После долгого молчания он развязал один узел. Это была женская особь datura из тех, которые он тогда выкопал. Все сложенные им листья, цветы и семенные коробочки высохли. Он взял длинный кусок корня в виде буквы игрек и завязал узел.
Корень высох и сморщился, резко обозначились складки коры. Он положил его на колени, открыл свою кожаную сумку, вытащил нож и поднес корень к моим глазам.
- Эта часть - для головы, - сказал он и сделал первый надрез на нижнем конце «игрека», который в перевернутом виде напоминал человечка с расставленными ногами.

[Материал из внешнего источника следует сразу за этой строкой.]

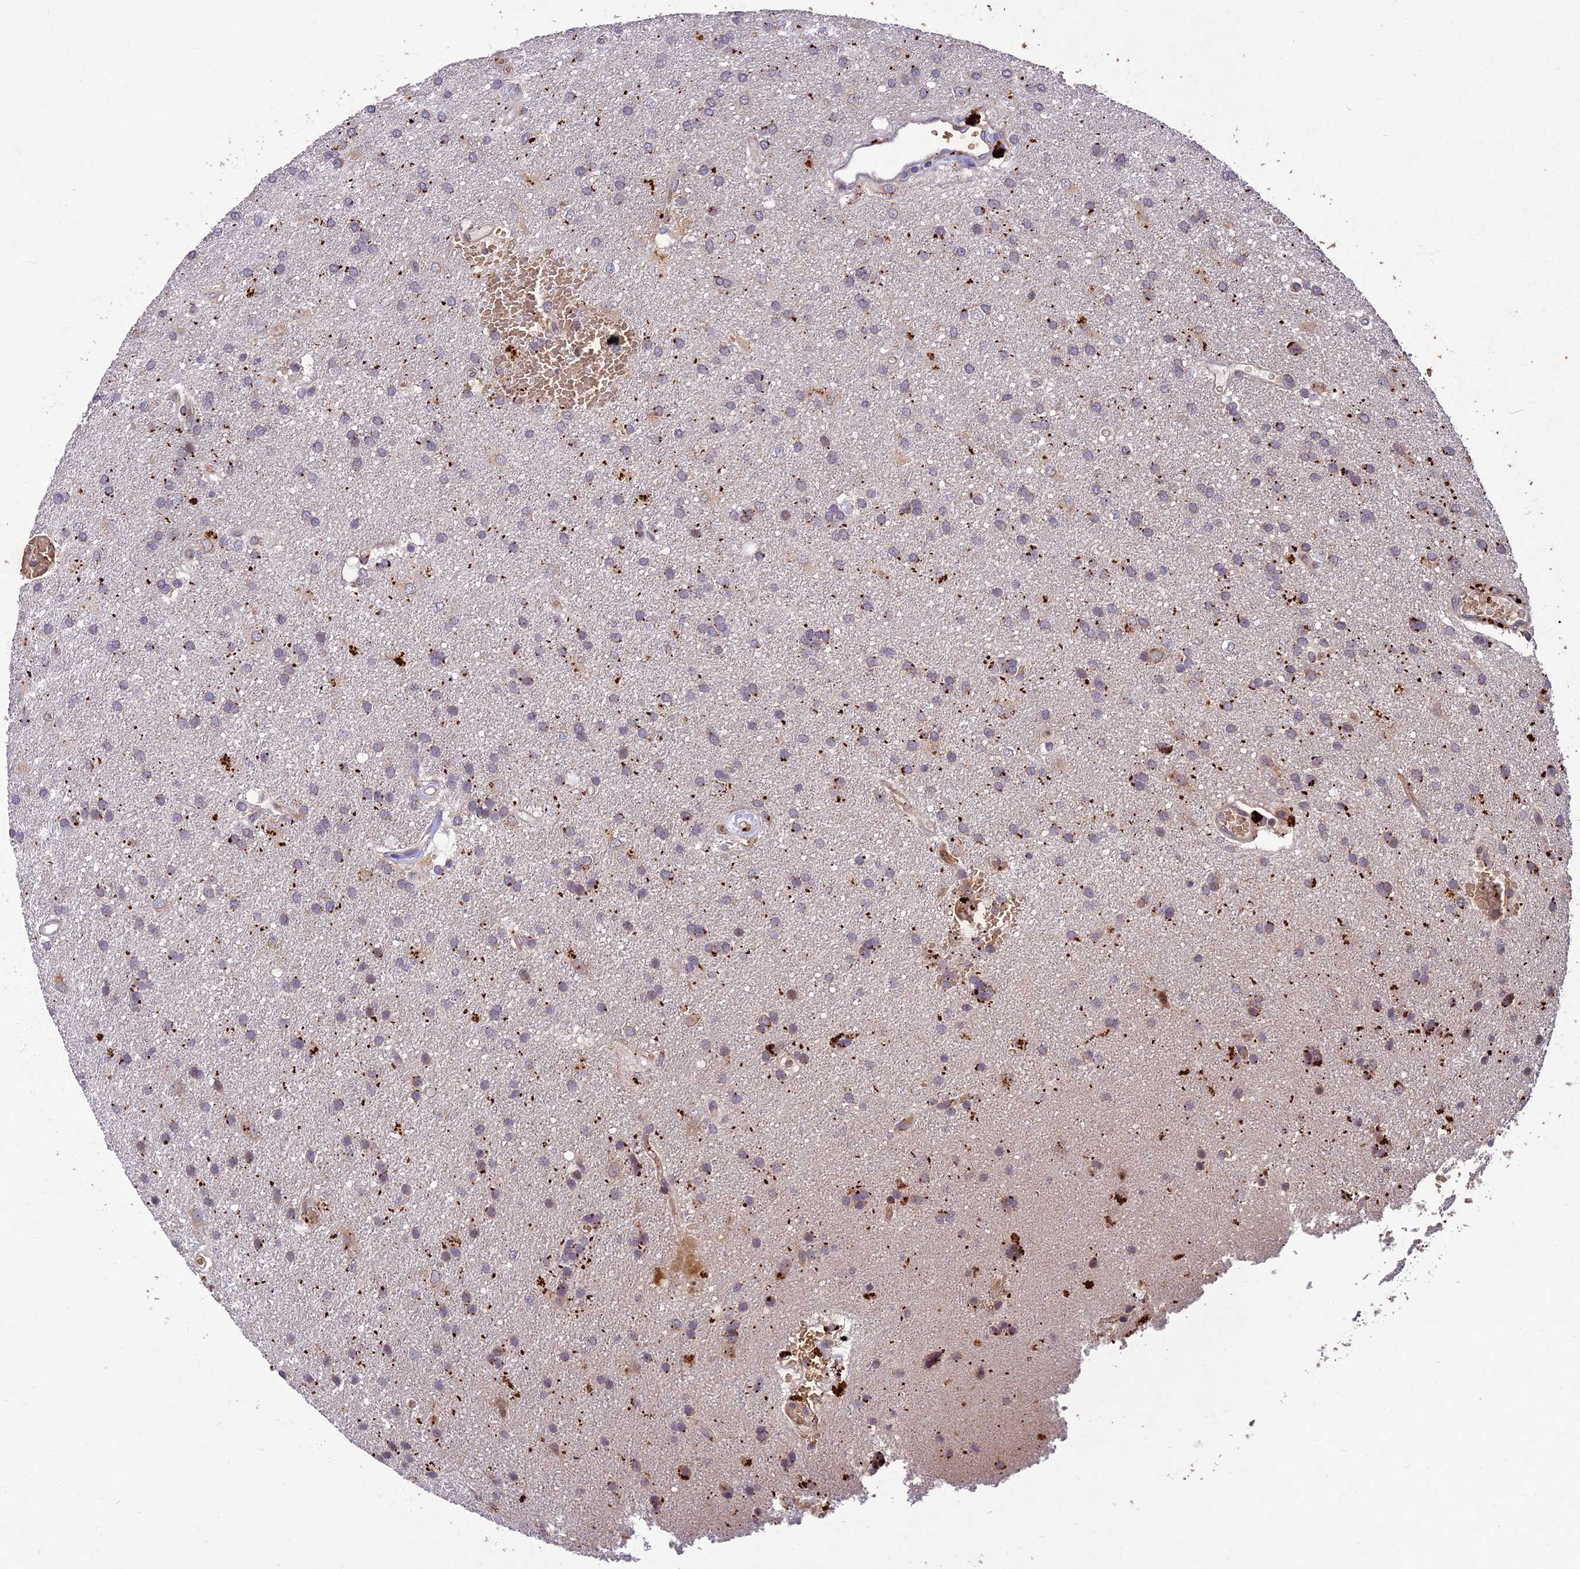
{"staining": {"intensity": "moderate", "quantity": "25%-75%", "location": "cytoplasmic/membranous"}, "tissue": "glioma", "cell_type": "Tumor cells", "image_type": "cancer", "snomed": [{"axis": "morphology", "description": "Glioma, malignant, Low grade"}, {"axis": "topography", "description": "Brain"}], "caption": "Glioma stained with IHC shows moderate cytoplasmic/membranous staining in approximately 25%-75% of tumor cells.", "gene": "PPP1R11", "patient": {"sex": "male", "age": 66}}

- Эта - для сердца, - Сказал он и сделал надрез в развилке. Затем он обрезал концы корня, оставив примерно по три дюйма на каждом. Потом медленно и кропотливо он вырезал фигурку человека.
Корень был сухой и волокнистый. Прежде чем приступить к самой резьбе, дон Хуан сделал два предварительных надреза, для чего ему пришлось растеребить и вдавить волокна вглубь канавок. Однако когда он перешел к деталям, то орудовал ножом прямо по дереву, как при отделке рук и ног. Под конец получилась фигурка человека со сложенными на груди руками и сплетенными в замок кистями рук.
Дон Хуан встал и направился к синей агаве, росшей рядом с верандой. Ухватившись за твердый шип одного из самых мясистых листьев, он нагнул его и несколько раз повернул вокруг оси. Шип почти отделился от листа и повис; дон Хуан ухватился за него зубами и выдернул. Шип вышел из мякоти листа, за ним тащился хвост белых нитевидных волокон длиною в два фута. Все еще держа шип в зубах, дон Хуан скрутил из волокон шнур, которым обвил ноги фигурки, словно для того, чтобы свести их вместе. Он обмотал всю нижнюю часть фигурки; на это ушел весь шнур. Затем он искусно приделал шип в виде копья к передней части фигурки, под сложенными руками, так что оно торчало острием из-под сцепленных ладоней. Он вновь ухватился за шип зубами и, осторожно потянув, вытащил почти до конца. Теперь шип выглядел как длинное копье, выступающее из груди человечка. Закончив с фигуркой, дон Хуан сунул ее в кожаную сумку. Я видел, что он сильно устал. Он лег на пол веранды и уснул.